===== Entries shown

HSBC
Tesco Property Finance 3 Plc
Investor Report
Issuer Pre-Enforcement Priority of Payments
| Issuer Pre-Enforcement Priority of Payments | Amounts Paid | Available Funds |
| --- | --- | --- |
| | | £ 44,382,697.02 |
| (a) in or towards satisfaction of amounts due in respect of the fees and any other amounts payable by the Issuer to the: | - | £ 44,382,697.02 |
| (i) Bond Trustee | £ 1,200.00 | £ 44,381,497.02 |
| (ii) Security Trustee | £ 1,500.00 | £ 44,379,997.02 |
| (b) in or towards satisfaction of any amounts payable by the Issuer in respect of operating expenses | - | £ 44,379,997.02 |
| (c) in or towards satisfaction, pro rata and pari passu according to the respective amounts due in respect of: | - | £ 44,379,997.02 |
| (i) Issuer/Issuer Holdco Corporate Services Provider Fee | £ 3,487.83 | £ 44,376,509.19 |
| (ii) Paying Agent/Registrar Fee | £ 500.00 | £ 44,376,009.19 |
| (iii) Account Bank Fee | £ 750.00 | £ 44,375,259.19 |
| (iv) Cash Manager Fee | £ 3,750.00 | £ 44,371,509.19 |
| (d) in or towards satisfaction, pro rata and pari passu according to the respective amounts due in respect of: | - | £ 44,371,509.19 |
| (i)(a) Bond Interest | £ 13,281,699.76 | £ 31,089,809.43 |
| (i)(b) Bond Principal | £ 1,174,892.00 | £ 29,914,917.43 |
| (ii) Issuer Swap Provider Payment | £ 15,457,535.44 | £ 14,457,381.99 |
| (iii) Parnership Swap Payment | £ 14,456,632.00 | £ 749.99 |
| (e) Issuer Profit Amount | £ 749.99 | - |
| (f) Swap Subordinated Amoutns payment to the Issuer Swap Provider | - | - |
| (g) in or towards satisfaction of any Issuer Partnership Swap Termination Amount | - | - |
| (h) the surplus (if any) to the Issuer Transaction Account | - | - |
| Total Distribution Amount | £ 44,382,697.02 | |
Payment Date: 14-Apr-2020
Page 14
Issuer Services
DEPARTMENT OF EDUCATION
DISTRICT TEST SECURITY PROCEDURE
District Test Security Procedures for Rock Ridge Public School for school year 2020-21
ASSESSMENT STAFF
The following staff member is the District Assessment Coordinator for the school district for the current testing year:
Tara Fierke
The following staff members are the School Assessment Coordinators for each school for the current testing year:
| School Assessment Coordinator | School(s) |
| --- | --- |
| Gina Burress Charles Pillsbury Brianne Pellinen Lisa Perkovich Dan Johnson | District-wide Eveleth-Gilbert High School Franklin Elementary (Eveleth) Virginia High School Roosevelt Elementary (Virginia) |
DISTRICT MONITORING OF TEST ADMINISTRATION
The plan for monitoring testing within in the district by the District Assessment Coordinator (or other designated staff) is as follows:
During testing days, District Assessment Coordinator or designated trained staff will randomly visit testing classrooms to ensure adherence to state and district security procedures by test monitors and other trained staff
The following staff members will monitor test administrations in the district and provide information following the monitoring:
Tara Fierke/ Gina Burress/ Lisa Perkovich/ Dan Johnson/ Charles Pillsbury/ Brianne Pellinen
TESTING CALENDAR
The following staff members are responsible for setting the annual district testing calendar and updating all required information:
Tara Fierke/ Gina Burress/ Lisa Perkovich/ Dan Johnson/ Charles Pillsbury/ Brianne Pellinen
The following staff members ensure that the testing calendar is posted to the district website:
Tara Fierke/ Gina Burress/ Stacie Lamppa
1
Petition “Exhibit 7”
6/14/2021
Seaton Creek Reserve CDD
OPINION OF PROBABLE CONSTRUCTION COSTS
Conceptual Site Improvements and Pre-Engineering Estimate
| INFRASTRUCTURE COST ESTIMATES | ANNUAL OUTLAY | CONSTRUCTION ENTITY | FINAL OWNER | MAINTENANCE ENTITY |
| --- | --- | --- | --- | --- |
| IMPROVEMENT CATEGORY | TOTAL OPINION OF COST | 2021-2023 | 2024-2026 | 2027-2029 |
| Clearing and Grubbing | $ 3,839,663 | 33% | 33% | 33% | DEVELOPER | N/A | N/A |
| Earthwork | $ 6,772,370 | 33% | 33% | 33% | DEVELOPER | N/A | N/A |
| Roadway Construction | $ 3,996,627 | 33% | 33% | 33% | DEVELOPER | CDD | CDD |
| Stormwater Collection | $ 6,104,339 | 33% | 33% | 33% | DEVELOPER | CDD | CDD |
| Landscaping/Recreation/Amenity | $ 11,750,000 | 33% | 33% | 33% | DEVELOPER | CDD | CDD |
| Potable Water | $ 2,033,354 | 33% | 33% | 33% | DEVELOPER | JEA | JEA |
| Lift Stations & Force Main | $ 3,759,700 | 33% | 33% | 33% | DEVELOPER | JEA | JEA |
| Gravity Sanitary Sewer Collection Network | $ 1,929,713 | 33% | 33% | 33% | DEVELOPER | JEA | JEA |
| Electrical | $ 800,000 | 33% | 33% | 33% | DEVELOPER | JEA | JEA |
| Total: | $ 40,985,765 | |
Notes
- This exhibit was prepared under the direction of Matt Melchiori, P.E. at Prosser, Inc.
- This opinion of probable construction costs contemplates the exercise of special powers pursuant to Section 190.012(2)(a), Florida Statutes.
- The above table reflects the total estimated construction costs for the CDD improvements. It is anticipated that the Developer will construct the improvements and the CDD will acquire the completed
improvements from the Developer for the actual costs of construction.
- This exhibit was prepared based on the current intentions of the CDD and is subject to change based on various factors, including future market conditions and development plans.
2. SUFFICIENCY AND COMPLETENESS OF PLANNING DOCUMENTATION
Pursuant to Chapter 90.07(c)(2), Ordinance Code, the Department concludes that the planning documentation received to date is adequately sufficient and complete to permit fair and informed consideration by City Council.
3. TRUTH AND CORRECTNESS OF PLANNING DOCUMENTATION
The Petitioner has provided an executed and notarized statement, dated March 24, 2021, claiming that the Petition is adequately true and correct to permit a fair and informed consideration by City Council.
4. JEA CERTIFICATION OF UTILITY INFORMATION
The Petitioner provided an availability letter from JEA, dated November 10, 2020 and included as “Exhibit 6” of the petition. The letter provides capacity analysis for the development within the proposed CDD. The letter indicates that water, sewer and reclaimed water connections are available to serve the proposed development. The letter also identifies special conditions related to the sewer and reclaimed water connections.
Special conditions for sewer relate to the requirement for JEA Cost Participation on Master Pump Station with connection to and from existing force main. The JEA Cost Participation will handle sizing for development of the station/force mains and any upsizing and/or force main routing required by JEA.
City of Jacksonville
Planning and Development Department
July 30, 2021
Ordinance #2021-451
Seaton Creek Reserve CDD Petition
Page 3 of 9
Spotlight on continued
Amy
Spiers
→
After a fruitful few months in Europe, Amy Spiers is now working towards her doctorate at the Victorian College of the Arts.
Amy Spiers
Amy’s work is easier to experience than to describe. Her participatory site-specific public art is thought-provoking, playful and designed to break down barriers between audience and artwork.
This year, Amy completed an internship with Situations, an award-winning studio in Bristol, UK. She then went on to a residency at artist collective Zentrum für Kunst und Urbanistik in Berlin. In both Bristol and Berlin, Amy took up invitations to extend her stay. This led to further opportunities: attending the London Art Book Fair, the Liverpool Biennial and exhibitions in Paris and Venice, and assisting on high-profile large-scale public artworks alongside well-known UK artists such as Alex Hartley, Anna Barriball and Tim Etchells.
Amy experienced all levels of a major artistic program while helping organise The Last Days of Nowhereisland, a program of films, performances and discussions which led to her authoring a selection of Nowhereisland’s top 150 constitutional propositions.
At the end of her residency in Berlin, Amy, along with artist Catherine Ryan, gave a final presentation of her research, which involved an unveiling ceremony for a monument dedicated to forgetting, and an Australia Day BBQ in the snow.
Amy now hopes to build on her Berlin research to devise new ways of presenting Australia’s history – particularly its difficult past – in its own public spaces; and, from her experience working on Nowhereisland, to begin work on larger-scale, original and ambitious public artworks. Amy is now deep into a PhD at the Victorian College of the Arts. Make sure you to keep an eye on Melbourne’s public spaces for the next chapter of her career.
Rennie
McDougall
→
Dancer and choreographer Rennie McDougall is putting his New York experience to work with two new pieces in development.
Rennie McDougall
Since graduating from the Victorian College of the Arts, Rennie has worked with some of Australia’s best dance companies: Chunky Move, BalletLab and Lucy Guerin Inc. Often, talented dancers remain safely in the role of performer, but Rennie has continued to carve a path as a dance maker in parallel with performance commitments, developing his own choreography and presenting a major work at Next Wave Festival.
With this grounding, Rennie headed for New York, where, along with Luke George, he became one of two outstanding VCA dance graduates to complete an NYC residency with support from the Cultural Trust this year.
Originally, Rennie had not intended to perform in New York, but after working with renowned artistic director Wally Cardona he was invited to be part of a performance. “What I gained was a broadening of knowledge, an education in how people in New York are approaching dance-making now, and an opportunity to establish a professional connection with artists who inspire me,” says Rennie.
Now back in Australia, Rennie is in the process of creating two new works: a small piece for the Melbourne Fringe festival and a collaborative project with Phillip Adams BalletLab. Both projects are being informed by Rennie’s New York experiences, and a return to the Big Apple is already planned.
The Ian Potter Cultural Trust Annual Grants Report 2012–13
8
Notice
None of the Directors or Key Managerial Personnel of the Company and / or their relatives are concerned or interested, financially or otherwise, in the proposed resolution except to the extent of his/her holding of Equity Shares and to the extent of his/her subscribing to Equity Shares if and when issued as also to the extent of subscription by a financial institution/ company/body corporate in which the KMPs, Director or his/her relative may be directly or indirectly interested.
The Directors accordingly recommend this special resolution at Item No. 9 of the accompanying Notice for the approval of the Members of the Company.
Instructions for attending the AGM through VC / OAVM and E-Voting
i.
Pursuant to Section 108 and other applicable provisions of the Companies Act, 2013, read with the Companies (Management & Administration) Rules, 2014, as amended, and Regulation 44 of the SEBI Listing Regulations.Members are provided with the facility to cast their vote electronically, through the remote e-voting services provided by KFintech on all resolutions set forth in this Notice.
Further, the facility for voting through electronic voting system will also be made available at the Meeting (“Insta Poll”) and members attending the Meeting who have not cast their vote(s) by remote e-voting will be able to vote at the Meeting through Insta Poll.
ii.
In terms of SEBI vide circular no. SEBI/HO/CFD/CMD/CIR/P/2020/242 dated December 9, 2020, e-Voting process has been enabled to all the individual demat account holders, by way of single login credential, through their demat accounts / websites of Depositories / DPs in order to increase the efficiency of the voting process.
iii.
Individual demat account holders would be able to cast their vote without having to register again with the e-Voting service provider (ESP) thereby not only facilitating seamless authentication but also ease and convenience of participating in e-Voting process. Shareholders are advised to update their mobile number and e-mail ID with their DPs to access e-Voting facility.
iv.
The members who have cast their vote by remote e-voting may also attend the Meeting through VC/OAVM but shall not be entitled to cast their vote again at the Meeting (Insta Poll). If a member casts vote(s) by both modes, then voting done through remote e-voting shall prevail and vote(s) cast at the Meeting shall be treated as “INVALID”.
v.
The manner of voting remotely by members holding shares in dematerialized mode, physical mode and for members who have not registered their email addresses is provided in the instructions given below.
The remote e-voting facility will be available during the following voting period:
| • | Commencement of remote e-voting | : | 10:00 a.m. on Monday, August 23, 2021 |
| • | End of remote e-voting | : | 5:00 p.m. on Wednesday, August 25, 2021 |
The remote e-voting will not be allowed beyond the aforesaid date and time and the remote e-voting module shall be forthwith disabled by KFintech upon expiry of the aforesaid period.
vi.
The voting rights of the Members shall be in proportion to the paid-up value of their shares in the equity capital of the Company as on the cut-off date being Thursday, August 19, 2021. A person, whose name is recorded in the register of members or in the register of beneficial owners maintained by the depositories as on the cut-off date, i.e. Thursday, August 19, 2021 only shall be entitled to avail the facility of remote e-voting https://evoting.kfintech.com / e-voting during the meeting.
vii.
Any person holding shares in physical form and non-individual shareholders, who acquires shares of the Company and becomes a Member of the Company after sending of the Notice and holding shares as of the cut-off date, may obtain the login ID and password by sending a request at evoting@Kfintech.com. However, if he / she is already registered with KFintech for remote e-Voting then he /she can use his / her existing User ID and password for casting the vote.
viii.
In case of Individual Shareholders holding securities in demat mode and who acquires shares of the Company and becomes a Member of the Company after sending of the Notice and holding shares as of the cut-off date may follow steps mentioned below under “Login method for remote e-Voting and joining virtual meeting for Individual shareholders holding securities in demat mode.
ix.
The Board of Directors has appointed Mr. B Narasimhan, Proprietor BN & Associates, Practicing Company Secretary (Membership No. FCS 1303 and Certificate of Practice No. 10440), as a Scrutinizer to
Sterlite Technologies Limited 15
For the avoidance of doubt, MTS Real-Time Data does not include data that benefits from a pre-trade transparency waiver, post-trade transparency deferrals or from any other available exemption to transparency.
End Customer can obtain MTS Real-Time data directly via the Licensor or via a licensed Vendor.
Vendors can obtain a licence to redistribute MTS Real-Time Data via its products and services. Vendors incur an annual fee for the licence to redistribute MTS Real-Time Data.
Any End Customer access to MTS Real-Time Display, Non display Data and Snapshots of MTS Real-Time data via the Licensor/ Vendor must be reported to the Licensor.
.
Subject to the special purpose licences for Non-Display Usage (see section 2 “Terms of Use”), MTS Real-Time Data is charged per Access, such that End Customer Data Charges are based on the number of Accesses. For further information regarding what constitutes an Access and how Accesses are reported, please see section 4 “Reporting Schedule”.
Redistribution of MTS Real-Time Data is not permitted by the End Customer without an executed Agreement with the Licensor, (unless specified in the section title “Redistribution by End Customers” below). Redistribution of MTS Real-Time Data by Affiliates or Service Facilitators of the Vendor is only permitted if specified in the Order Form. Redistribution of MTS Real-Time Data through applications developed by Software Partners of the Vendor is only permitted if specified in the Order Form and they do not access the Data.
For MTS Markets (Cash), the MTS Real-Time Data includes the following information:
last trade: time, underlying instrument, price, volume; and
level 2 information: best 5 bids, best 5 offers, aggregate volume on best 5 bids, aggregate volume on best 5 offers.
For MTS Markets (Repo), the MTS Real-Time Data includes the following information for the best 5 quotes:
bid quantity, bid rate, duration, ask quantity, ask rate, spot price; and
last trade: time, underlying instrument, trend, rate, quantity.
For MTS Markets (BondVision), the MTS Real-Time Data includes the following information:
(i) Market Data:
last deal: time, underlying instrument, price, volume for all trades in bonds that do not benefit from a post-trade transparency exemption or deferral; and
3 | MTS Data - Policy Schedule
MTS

==========

**What the task asks:** Return all lines from the data that include the string "without".

**Answer area:**
Individual demat account holders would be able to cast their vote without having to register again with the e-Voting service provider (ESP) thereby not only facilitating seamless authentication but also ease and convenience of participating in e-Voting process. Shareholders are advised to update their mobile number and e-mail ID with their DPs to access e-Voting facility.
Redistribution of MTS Real-Time Data is not permitted by the End Customer without an executed Agreement with the Licensor, (unless specified in the section title “Redistribution by End Customers” below). Redistribution of MTS Real-Time Data by Affiliates or Service Facilitators of the Vendor is only permitted if specified in the Order Form. Redistribution of MTS Real-Time Data through applications developed by Software Partners of the Vendor is only permitted if specified in the Order Form and they do not access the Data.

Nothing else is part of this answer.